Emit all the data exactly as provided.
*** Opening of Data ***
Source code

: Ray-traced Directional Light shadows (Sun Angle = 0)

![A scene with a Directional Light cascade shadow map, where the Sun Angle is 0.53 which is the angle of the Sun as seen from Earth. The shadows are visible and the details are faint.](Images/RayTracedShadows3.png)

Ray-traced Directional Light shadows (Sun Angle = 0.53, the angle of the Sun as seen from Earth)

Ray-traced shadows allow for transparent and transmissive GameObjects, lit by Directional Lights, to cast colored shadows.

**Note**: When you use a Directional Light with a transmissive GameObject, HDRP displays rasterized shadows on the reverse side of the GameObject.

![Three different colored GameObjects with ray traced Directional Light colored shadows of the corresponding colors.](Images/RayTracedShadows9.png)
*** Close of Data ***
- Solution for this task:
Source code

: Ray-traced Directional Light shadows (Sun Angle = 0)

![A scene with a Directional Light cascade shadow map, where the Sun Angle is 0.53 which is the angle of the Sun as seen from Earth. The shadows are visible and the details are faint.](Images/RayTracedShadows3.png)

Ray-traced Directional Light shadows (Sun Angle = 0.53, the angle of the Sun as seen from Earth)

Ray-traced shadows allow for transparent and transmissive GameObjects, lit by Directional Lights, to cast colored shadows.

**Note**: When you use a Directional Light with a transmissive GameObject, HDRP displays rasterized shadows on the reverse side of the GameObject.

![Three different colored GameObjects with ray traced Directional Light colored shadows of the corresponding colors.](Images/RayTracedShadows9.png)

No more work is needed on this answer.